I think its Monday, the days run together here at compound. A box came for me today with all of my old journals from my human life. I suspect the Major did some research since I have been quite withdrawn lately, and I know that he can feel the depression radiating off of me. He really is a great man despite his rough edges. Maybe through writing and reading my old journals I can let go of my pain and jealousy. I guess the beginning is where I should start.
The world I knew was one that was filled with danger, abandonment, and fear. I was born in the year 1850 where my family lived a peaceful life until war broke out. My family home was sacked and burned, while my mother and siblings were left to burn. Father was off fighting and all I remember is just trying to survive. I stole food, lived where I could, and managed to stay out of the reach of the confederate rebels. After the war ended I went on a search for my father but came to know that he was killed. I was alone and wanted to have a purpose.
I don't remember who turned me, but I remember the pain. I wanted nothing more then for my life to be over, 18 years was long enough to me. The thirst is my first real memory, thinking about it brings the pain back, but the loneliness is the emotion that consumed me. I wandered around the Midwest confused and unguided through the changing scenery/
The first kill I made both shaped and scarred me. It was a hot August day and I came across a sandy beach off the coast of a vast placid lake. The sun danced off of the still water, reflecting its light upon my diamond skin. I sat and marveled at the glittery nature of my body. Sitting in the warm sand allowed me to drift into a bittersweet reverie, until I heard the laughter.
My senses switched to predator mode and I stalked in search of my prey. I was not a crazed newborn, but I was very thirsty. Two young girls were playing in the cool water. The older looking girl smelled like fresh baked blueberry bread while the other smelled like horses. I watched from my perch in a nearby tree as the younger girl tried to get the older one to swim further out…and man did she have a mouth on her.
"Maggie! Get in the damn water 'for I come an' getcha."
"No Alma. Momma said we have to be home and to not get our new dresses dirty since the preacher is comin' over for dinner."
The younger girl, Alma, grabbed her sister's arm and sure enough pulled her into the water. I recall wanting to feel the joy that they were feeling but the thirst took over. In a flash I jumped down from the tree, rushed over and broke both of their necks. I quickly drained the pair of them and then sent them afloat into the lake. Their blood tested so fresh and pure that I needed more, so I searched the woods and found a hiker. His blood did not satisfy as much, it tasted to aged. From that point on I drank only from children, believe me I know it sounds sick, but it made me feel so energized. I did this until I wandered south and ran into the Major.
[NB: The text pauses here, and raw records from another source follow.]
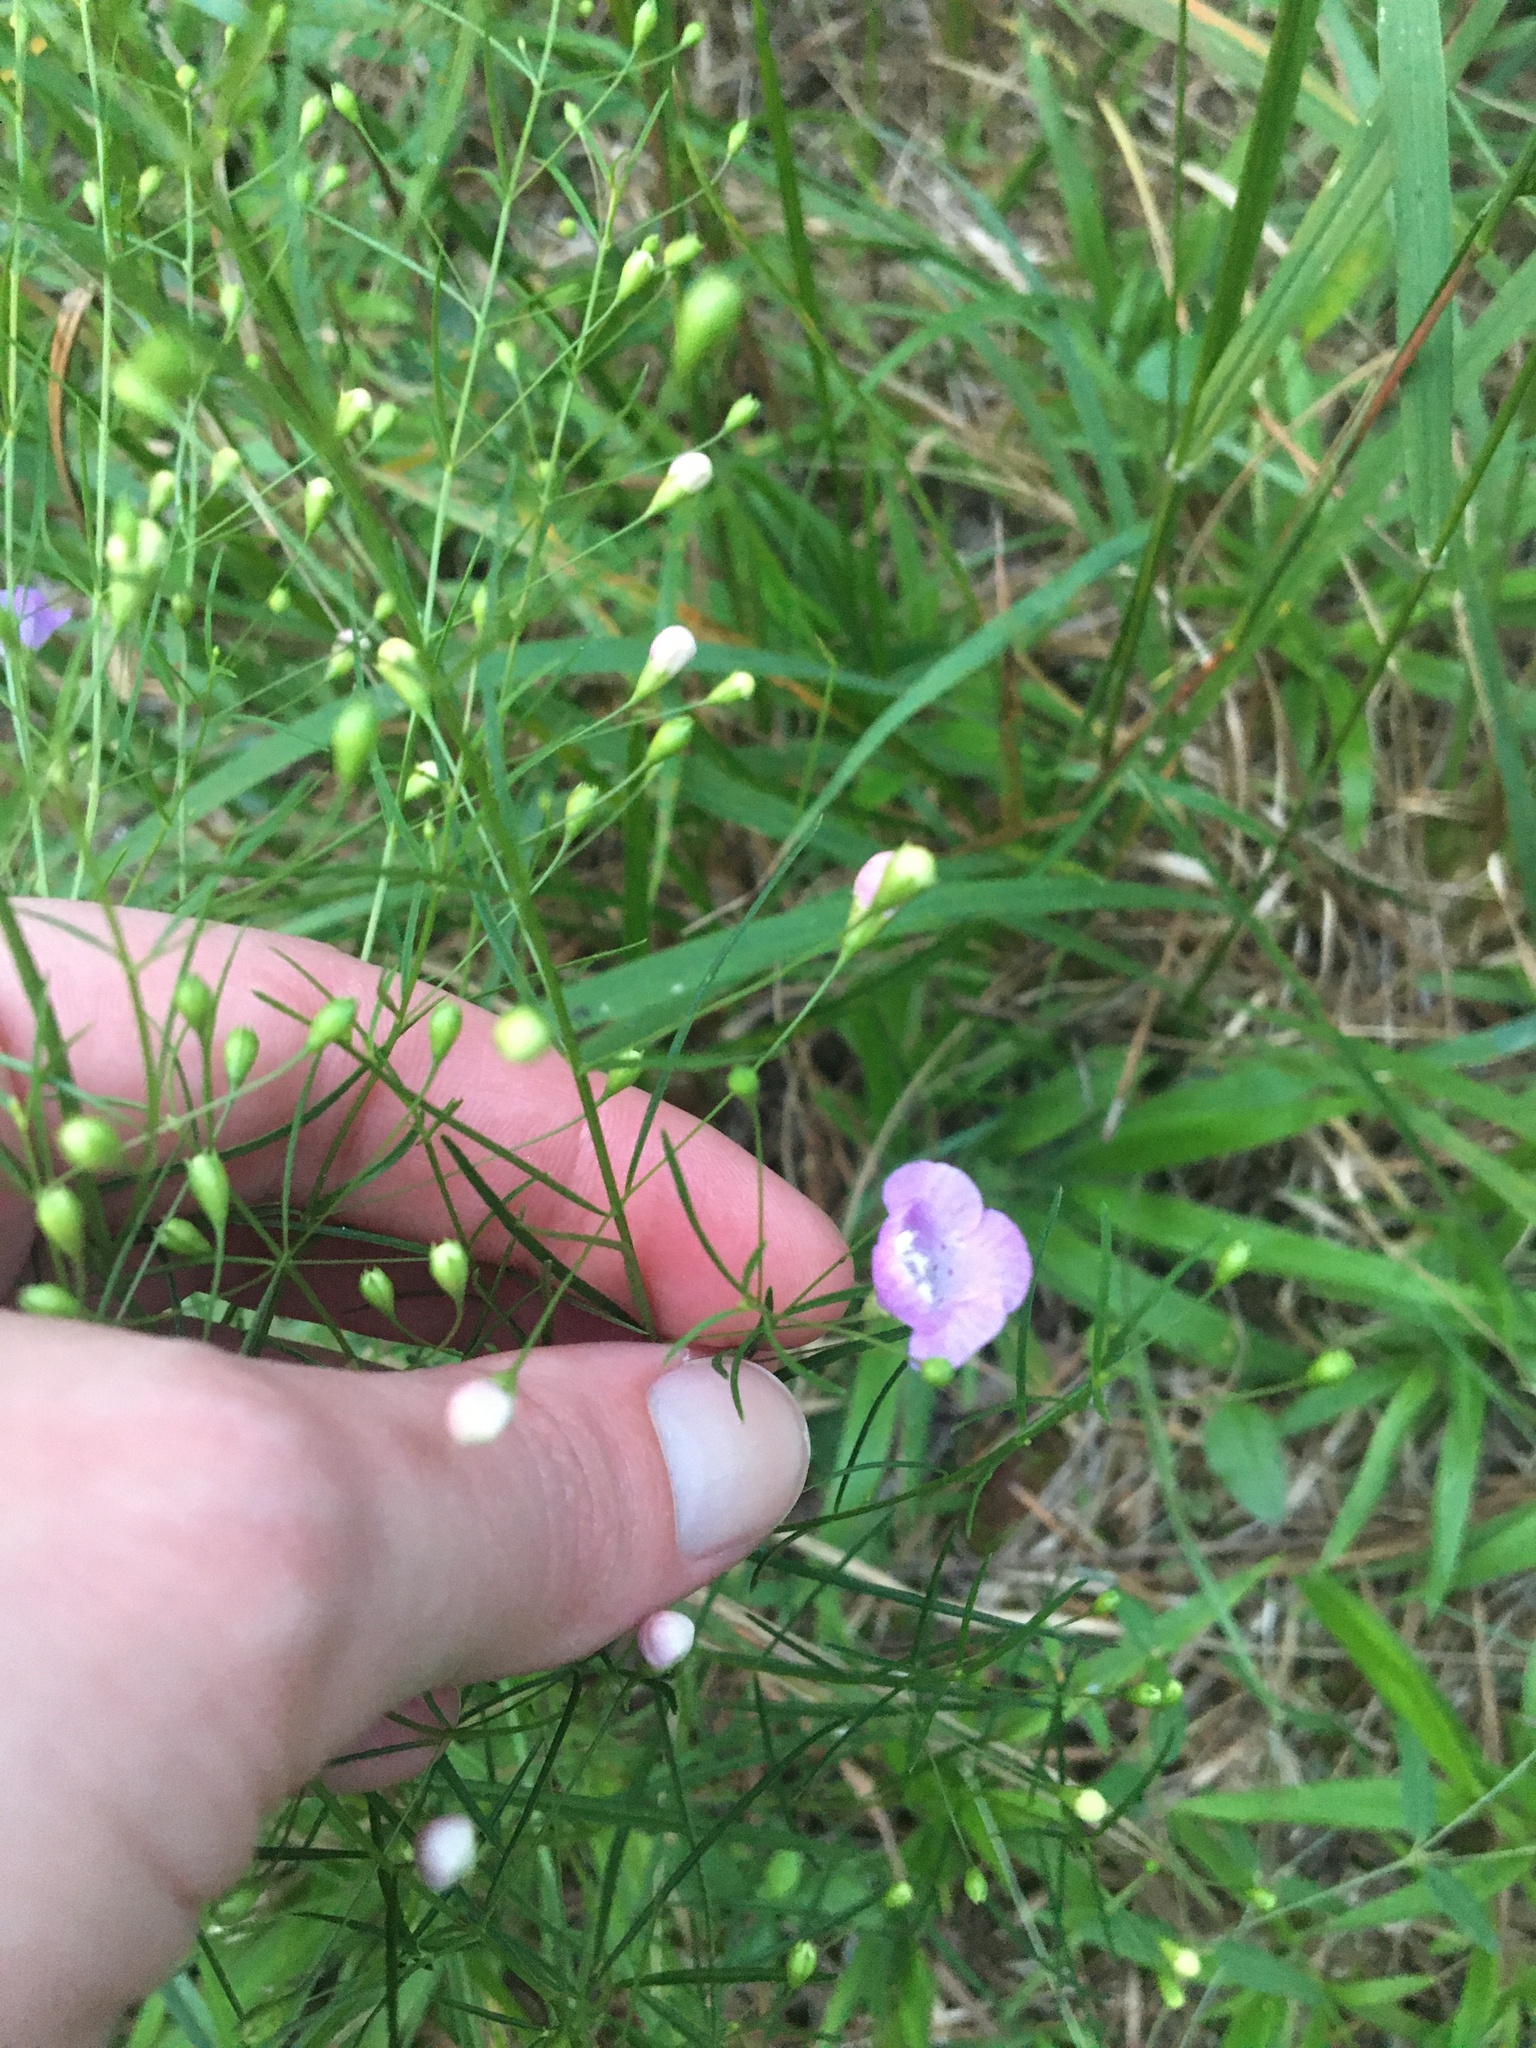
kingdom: Plantae
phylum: Tracheophyta
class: Magnoliopsida
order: Lamiales
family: Orobanchaceae
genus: Agalinis
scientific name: Agalinis tenuifolia
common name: Slender agalinis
It was winter time, I had quit keeping track of the actual days since I had no use for them. I walked through a small town in northern Texas, and there was some snow on the ground. The town seemed to be closed for business at this time of night so I began searching for my next meal. Peering into different windows I found what I was looking for, when I was interrupted by a crashing noise. Thinking that it was just the wind I proceed to enter the small window when I got the feeling I was being watched. Putting my nose to the wind I searched for the intruding scent. It was a curious situation because I had never seen any of my kind before, for all I knew I was the second of two.